*** Quoted passage Section Begins ***

Hey, thanks for the response! I’m working on the code now. One question: why pull the priors out of the for loop? Each participant has their own set of parameters. Is it still BHM if the priors are not looped over for each participant?

Hey! Thanks for the response. Per stevebronder’s suggestion, I’m going to rewrite the code a bit for clarity – that should help me explain what’s going on a bit more clearly

A couple of other points

Create the linspaced_row_vector in the transformed data block and pass this in. Use the “data” signifier to tell Stan this doesn’t need to be AD by declaring it in the function like data row_vector linspaced_vector_input. Use log1p instead of log(m^2 + 1).

    row_vector[30] xtrans = logncdfinv(linspaced_row_vector(30, .5 / 30,
                                                            1 - .5 / 30),
                                       log(1 / sqrt(m ^ 2 + 1)),
                                       sqrt(log(m ^ 2 + 1))); //calculating the lognormal inverse cdf for 30 equally spaced x-axis interval

There seems to be an error here. Stan begins indexes at 1.

  raws[rws, 0] = normal_cdf(-n | avgs[rws], sds[rws]); //calculating the normal cdf matrix

The final return sum(z .* log(llhC)) can be written as trace(z * log(llhc)').

1 Like

The priors are all the same for each participant since you have a real there, so you can just use the vectorized version and it will give you the same result

1 Like

Great! Thanks!

As for pulling the rescaling of the x-axis out of the for loop – would that be accomplished by writing out its formulation in the transformed parameter block and then calling in the transformed parameter vector? That is:

transformed parameters {

matrix[ns,sampn] xtrans;

xtrans = logncdfinv( sampx,
(-1/2)*log1p(meta^2)

*** Quoted passage Section Ends ***
*** Record set Section Begins ***

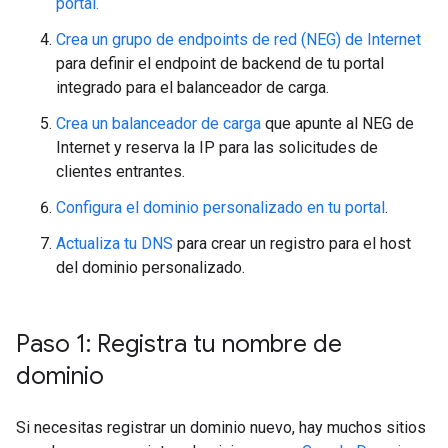
portal.
Crea un grupo de endpoints de red (NEG) de Internet
para definir el endpoint de backend de tu portal
integrado para el balanceador de carga.
Crea un balanceador de carga
que apunte al NEG de
Internet y reserva la IP para las solicitudes de
clientes entrantes.
Configura el dominio personalizado en tu portal
.
Actualiza tu DNS
para crear un registro para el host
del dominio personalizado.
Paso 1: Registra tu nombre de
dominio
Si necesitas registrar un dominio nuevo, hay muchos sitios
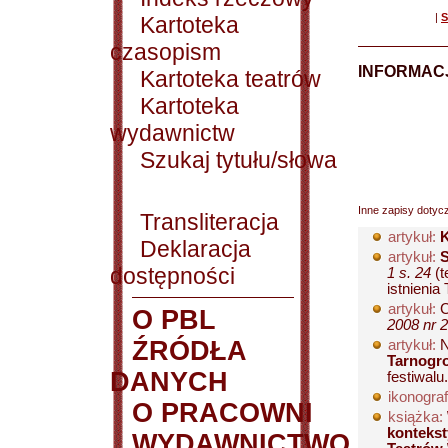
|
S
Kartoteka
czasopism
INFORMACJ
Kartoteka teatrów
Kartoteka
wydawnictw
Szukaj tytułu/słowa
Inne zapisy dotyc
Transliteracja
artykuł:
Deklaracja
artykuł:
S
dostępności
1 s. 24
(t
istnienia 
artykuł:
C
O PBL
2008 nr 2
ŹRÓDŁA
artykuł:
N
Tarnogr
DANYCH
festiwalu.
ikonograf
O PRACOWNI
książka:
kontekst
WYDAWNICTWO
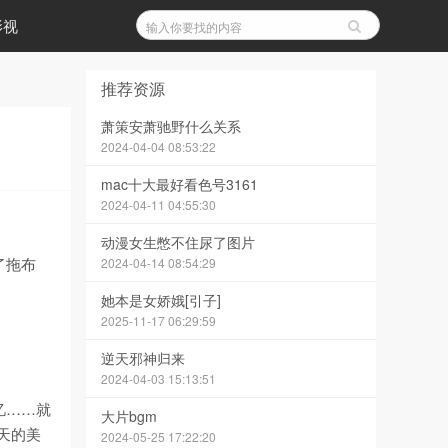
影视
推荐资源
萧策安萧驰野什么关系
2024-04-04 08:53:22
mac十大最好看色号3161
2024-04-11 04:55:30
动漫女生憋不住尿了图片
了拖布
2024-04-14 08:54:29
她本是女娇娥[引子]
2025-11-17 06:29:59
逆天邪神归来
2024-04-03 15:13:51
忆……就
大片bgm
天的美
2024-05-25 17:22:20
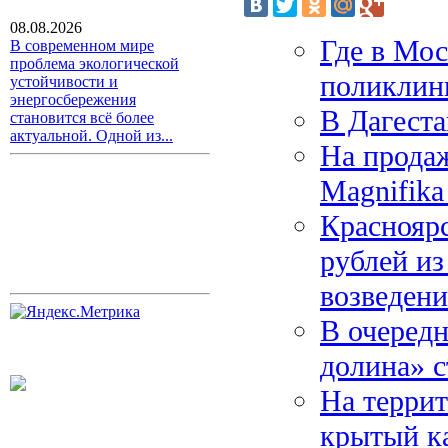
08.08.2026
Где в Мос
В современном мире
проблема экологической
поликлин
устойчивости и
энергосбережения
В Дагеста
становится всё более
актуальной. Одной из...
На прода
Magnifika
Красноярс
рублей из
возведен
В очередн
долина» с
На терри
крытый к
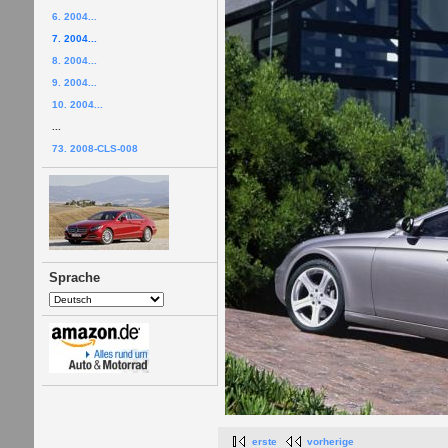
6. 2004...
7. 2004...
8. 2004...
9. 2004...
10. 2004...
...
73. 2008-CLS-008
Sprache
erste
vorherige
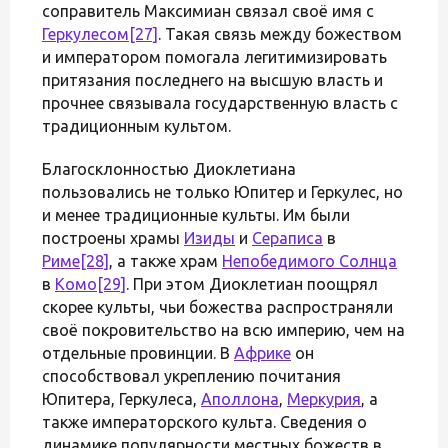
соправитель Максимиан связал своё имя с
Геркулесом
[27]
. Такая связь между божеством
и императором помогала легитимизировать
притязания последнего на высшую власть и
прочнее связывала государственную власть с
традиционным культом.
Благосклонностью Диоклетиана
пользовались не только Юпитер и Геркулес, но
и менее традиционные культы. Им были
построены храмы
Изиды
и
Сераписа
в
Риме
[28]
, а также храм
Непобедимого Солнца
в
Комо
[29]
. При этом Диоклетиан поощрял
скорее культы, чьи божества распространяли
своё покровительство на всю империю, чем на
отдельные провинции. В
Африке
он
способствовал укреплению почитания
Юпитера, Геркулеса,
Аполлона
,
Меркурия
, а
также императорского культа. Сведения о
динамике популярности местных божеств в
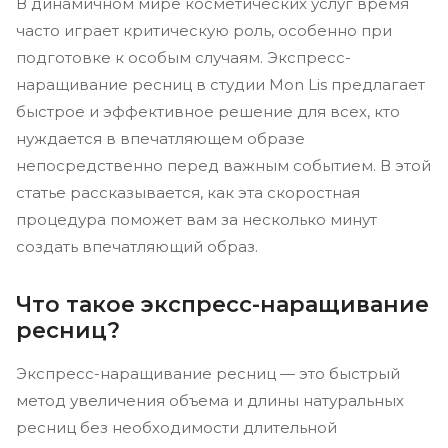
В динамичном мире косметических услуг время
часто играет критическую роль, особенно при
подготовке к особым случаям. Экспресс-
наращивание ресниц в студии Mon Lis предлагает
быстрое и эффективное решение для всех, кто
нуждается в впечатляющем образе
непосредственно перед важным событием. В этой
статье рассказывается, как эта скоростная
процедура поможет вам за несколько минут
создать впечатляющий образ.
Что такое экспресс-наращивание
ресниц?
Экспресс-наращивание ресниц — это быстрый
метод увеличения объема и длины натуральных
ресниц без необходимости длительной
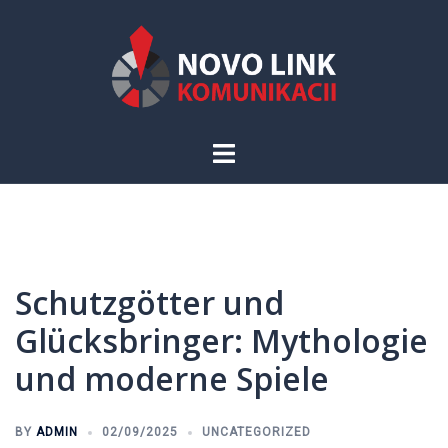
Skip
to
content
Toggle
menu
Schutzgötter und
Glücksbringer: Mythologie
und moderne Spiele
BY
ADMIN
02/09/2025
UNCATEGORIZED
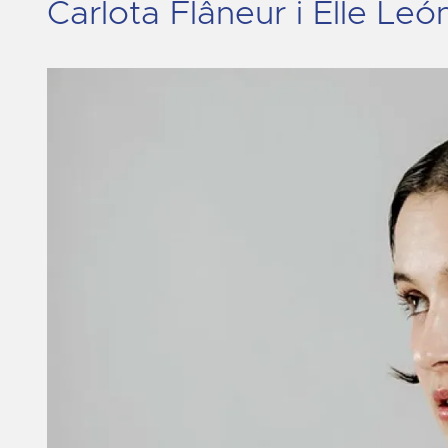
Carlota Flâneur i Elle Leó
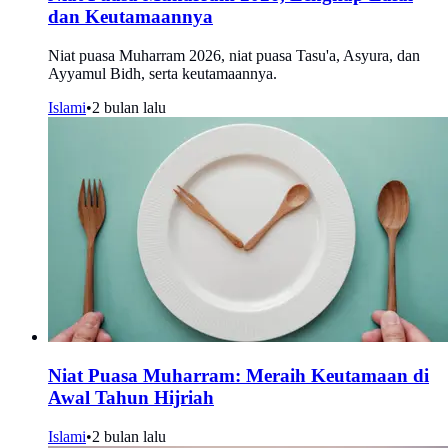
dan Keutamaannya
Niat puasa Muharram 2026, niat puasa Tasu'a, Asyura, dan
Ayyamul Bidh, serta keutamaannya.
Islami
•
2 bulan lalu
Niat Puasa Muharram: Meraih Keutamaan di
Awal Tahun Hijriah
Islami
•
2 bulan lalu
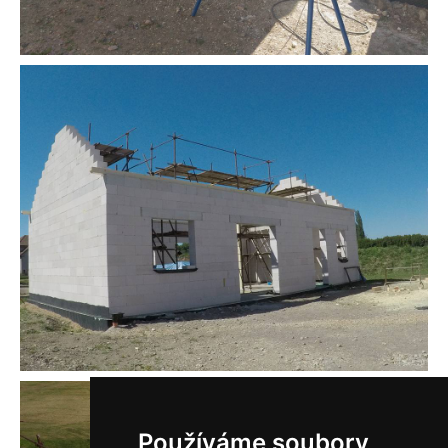
Používáme soubory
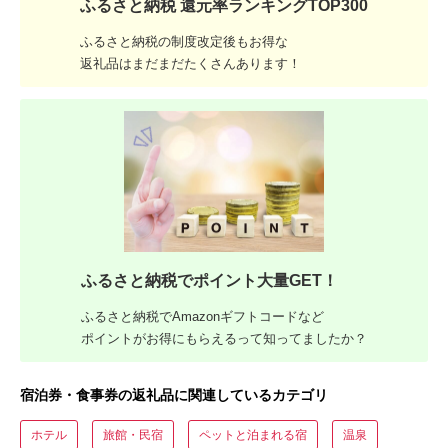
ふるさと納税 還元率ランキングTOP300
ふるさと納税の制度改定後もお得な
返礼品はまだまだたくさんあります！
ふるさと納税でポイント大量GET！
ふるさと納税でAmazonギフトコードなど
ポイントがお得にもらえるって知ってましたか？
宿泊券・食事券の返礼品に関連しているカテゴリ
ホテル
旅館・民宿
ペットと泊まれる宿
温泉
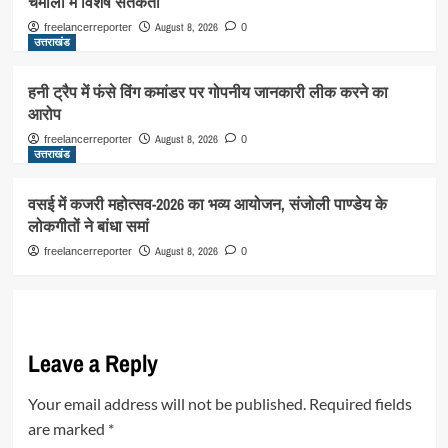
चमोली में विशेष सतर्कता
August 8, 2026
freelancerreporter
0
उत्तराखंड
हनी ट्रैप में फंसे विंग कमांडर पर गोपनीय जानकारी लीक करने का
आरोप
August 8, 2026
freelancerreporter
0
उत्तराखंड
वसई में कजरी महोत्सव-2026 का भव्य आयोजन, संजोली पाण्डेय के
लोकगीतों ने बांधा समां
August 8, 2026
freelancerreporter
0
Leave a Reply
Your email address will not be published.
Required fields
are marked
*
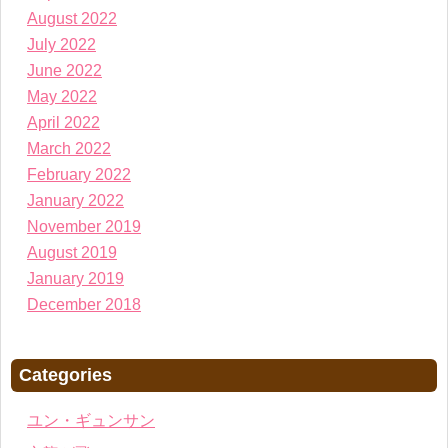
August 2022
July 2022
June 2022
May 2022
April 2022
March 2022
February 2022
January 2022
November 2019
August 2019
January 2019
December 2018
Categories
ユン・ギュンサン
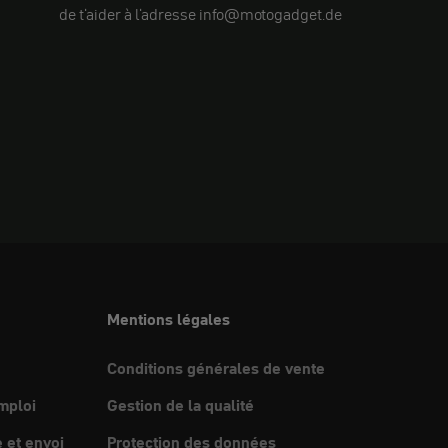
de t'aider à l'adresse info@motogadget.de
Mentions légales
Conditions générales de vente
mploi
Gestion de la qualité
et envoi
Protection des données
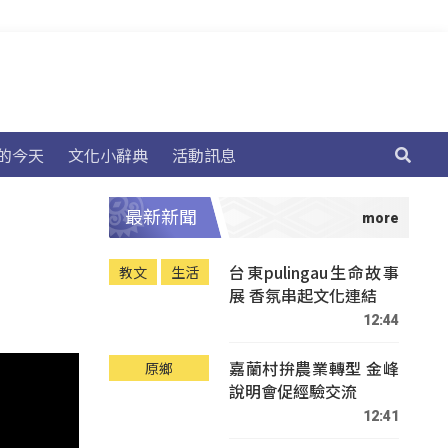
的今天
文化小辭典
活動訊息
最新新聞
台東pulingau生命故事
教文
生活
展 香氛串起文化連結
12:44
嘉蘭村拚農業轉型 金峰
原鄉
說明會促經驗交流
12:41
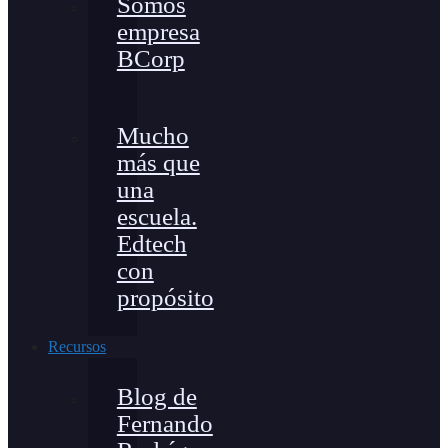
Somos
empresa
BCorp
Mucho
más que
una
escuela.
Edtech
con
propósito
Recursos
Blog de
Fernando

*** Record set Section Ends ***

## Prompt 1
Summarize the forum thread in three sentences.
## Prompt 2
Duplicate the part of the forum thread that opens with the words containing "Great! Thanks!" and closes with "(-1/2)*log1p(meta^2)".
These rows have no connection to the forum thread.

## Result 1
The poster asks why the priors should be pulled out of the for loop when each participant has their own set of parameters. A reply explains that the priors are the same for each participant, so the vectorized version gives the same result. Other replies suggest creating the linspaced row vector in the transformed data block, using log1p, starting indexes at 1, and writing the final sum as a trace, and the poster then asks whether the x-axis rescaling can be moved into the transformed parameters block.

## Result 2
Great! Thanks!

As for pulling the rescaling of the x-axis out of the for loop – would that be accomplished by writing out its formulation in the transformed parameter block and then calling in the transformed parameter vector? That is:

transformed parameters {

matrix[ns,sampn] xtrans;

xtrans = logncdfinv( sampx,
(-1/2)*log1p(meta^2)